Sustainable Development Goal 2 | |
---|---|
Mission statement | "End hunger, achieve food security and improved nutrition, and promote sustainable agriculture" |
Commercial? | No |
Type of project | Non-Profit |
Location | Global |
Founder | United Nations |
Established | 2015 |
Website | sdgs |
Sustainable Development Goal 2 (SDG 2 or Global Goal 2) aims to achieve "zero hunger". It is one of the 17 Sustainable Development Goals established by the United Nations in 2015. The official wording is: "End hunger, achieve food security and improved nutrition and promote sustainable agriculture".[1][2] SDG 2 highlights the "complex inter-linkages between food security, nutrition, rural transformation and sustainable agriculture".[3] According to the United Nations, there were up to 757 million people facing hunger in 2023 – one out of 11 people in the world,[4] which accounts for slightly less than 10 percent of the world population.[5] One in every nine people goes to bed hungry each night, including 20 million people currently at risk of famine in South Sudan, Somalia, Yemen and Nigeria.[6]

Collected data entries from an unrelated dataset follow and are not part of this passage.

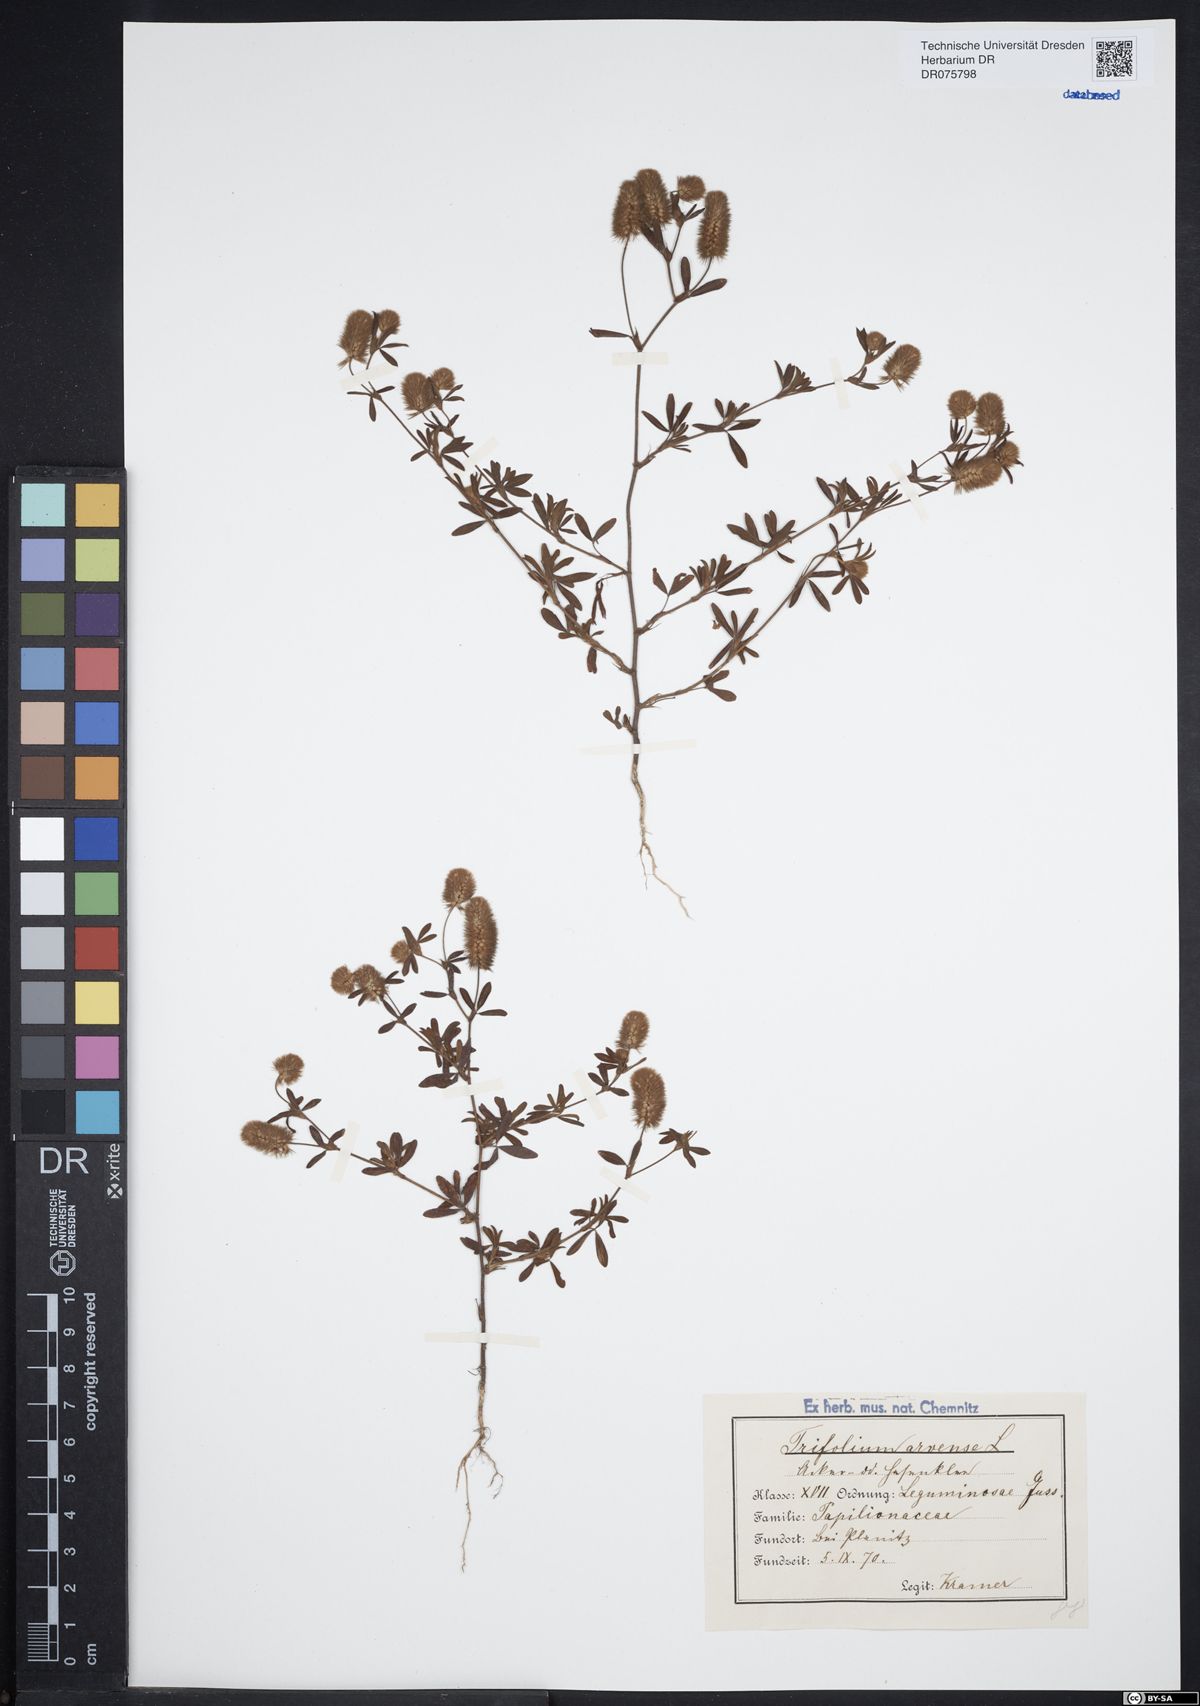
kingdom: Plantae
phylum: Tracheophyta
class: Magnoliopsida
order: Fabales
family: Fabaceae
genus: Trifolium
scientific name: Trifolium arvense
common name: Hare's-foot clover
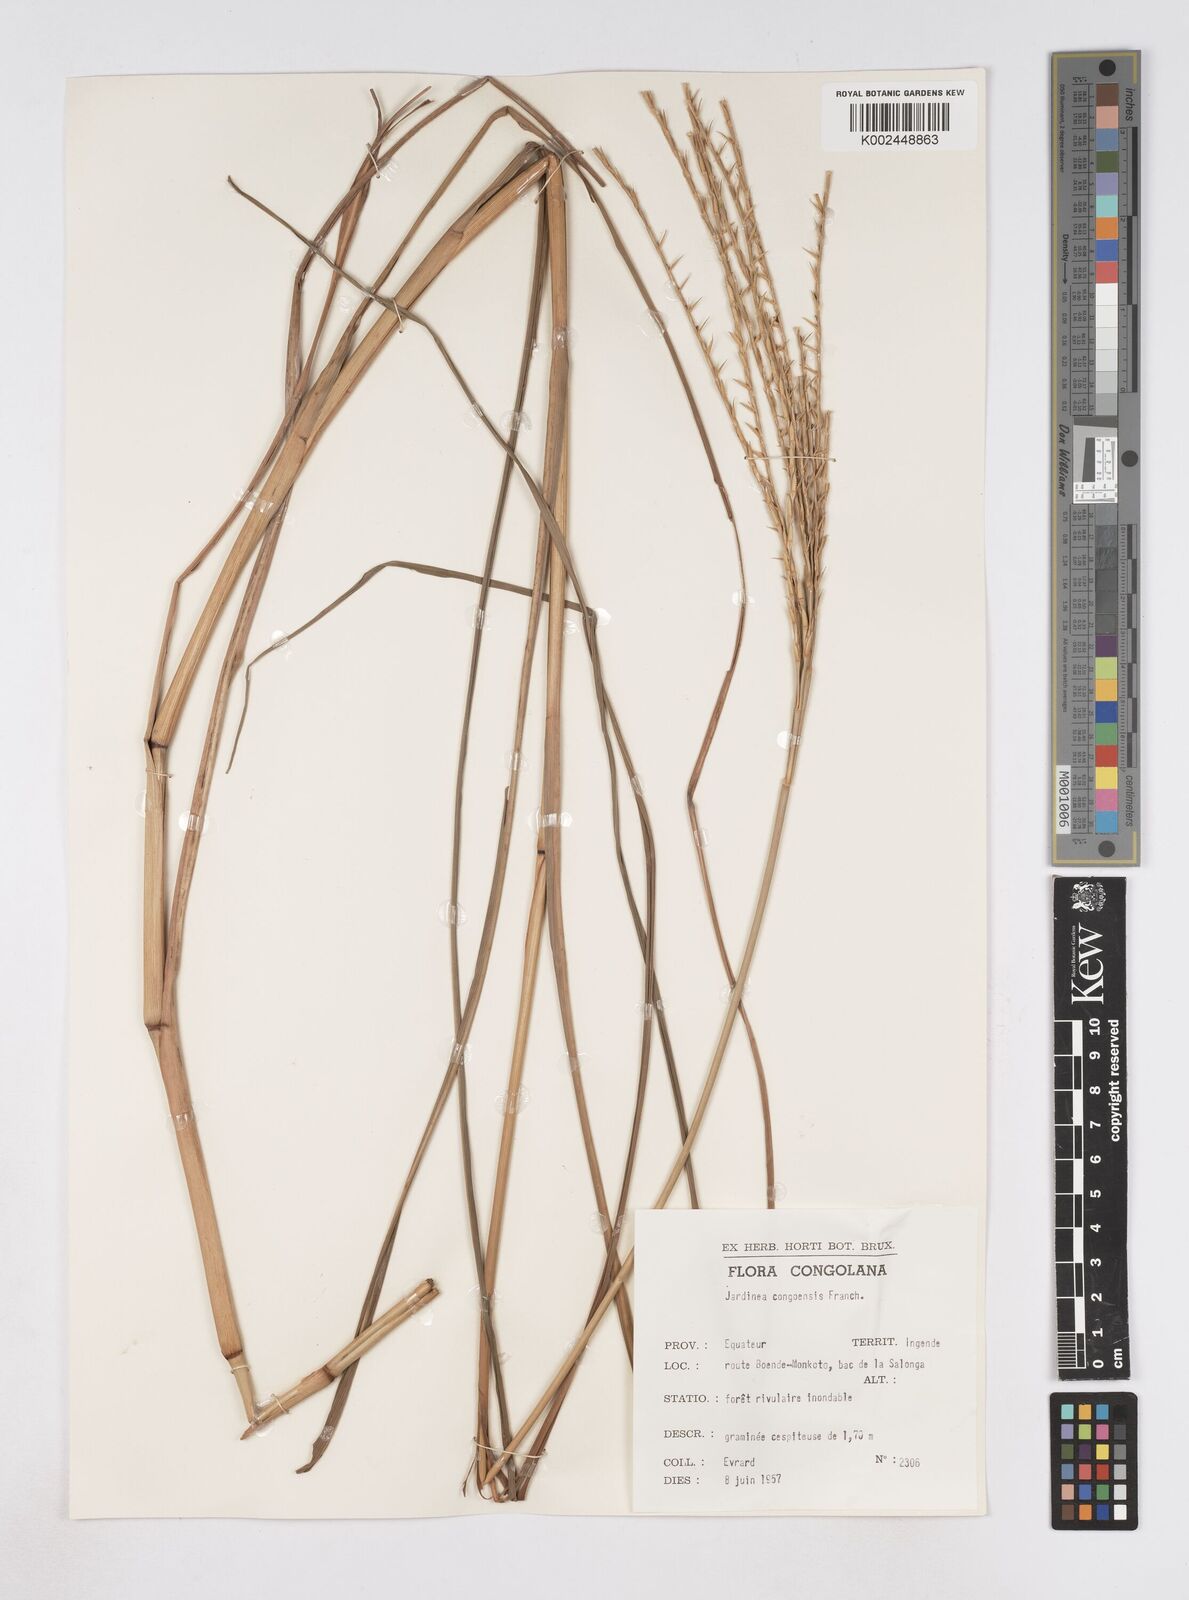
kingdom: Plantae
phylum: Tracheophyta
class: Liliopsida
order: Poales
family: Poaceae
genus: Phacelurus
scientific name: Phacelurus gabonensis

SDG 2 has eight targets and 14 indicators to measure progress.[7] The five outcome targets are: ending hunger and improving access to food; ending all forms of malnutrition; agricultural productivity; sustainable food production systems and resilient agricultural practices; and genetic diversity of seeds, cultivated plants and farmed and domesticated animals; investments, research and technology. The three means of implementation targets[8] include: addressing trade restrictions and distortions in world agricultural markets and food commodity markets and their derivatives.[7][9]
After falling for decades,[10] under-nutrition rose after 2015, with causes including various stresses in food systems such as climate shocks, the locust crisis and the COVID-19 pandemic. Those threats indirectly reduced the purchasing power and the capacity to produce and distribute food, which affects the most vulnerable populations and furthermore has reduced their accessibility to food.[11]
While the world was witnessing a gradual decline in under-nutrition in 2023, the double burden of malnutrition – defined as the co-existence of undernutrition together with overweight and obesity – has been on the rise over the last two decades, characterized by a sharp increase in obesity rates and with only a gradual decline in thinness and underweight. Underweight among adults and the elderly has been cut in half while obesity is on the rise in all age groups.[4]
The world is not on track to achieve Zero Hunger by 2030. "The signs of increasing hunger and food insecurity are a warning that there is considerable work to be done to make sure the world "leaves no one behind" on the road towards a world with zero hunger."[12] It is unlikely there will be an end to malnutrition in Africa by 2030.[13][14]
Data from 2019 showed that "globally, 1 in 9 people are undernourished, the vast majority of whom live in developing countries. Under nutrition causes wasting or severe wasting of 52 million children worldwide".[15]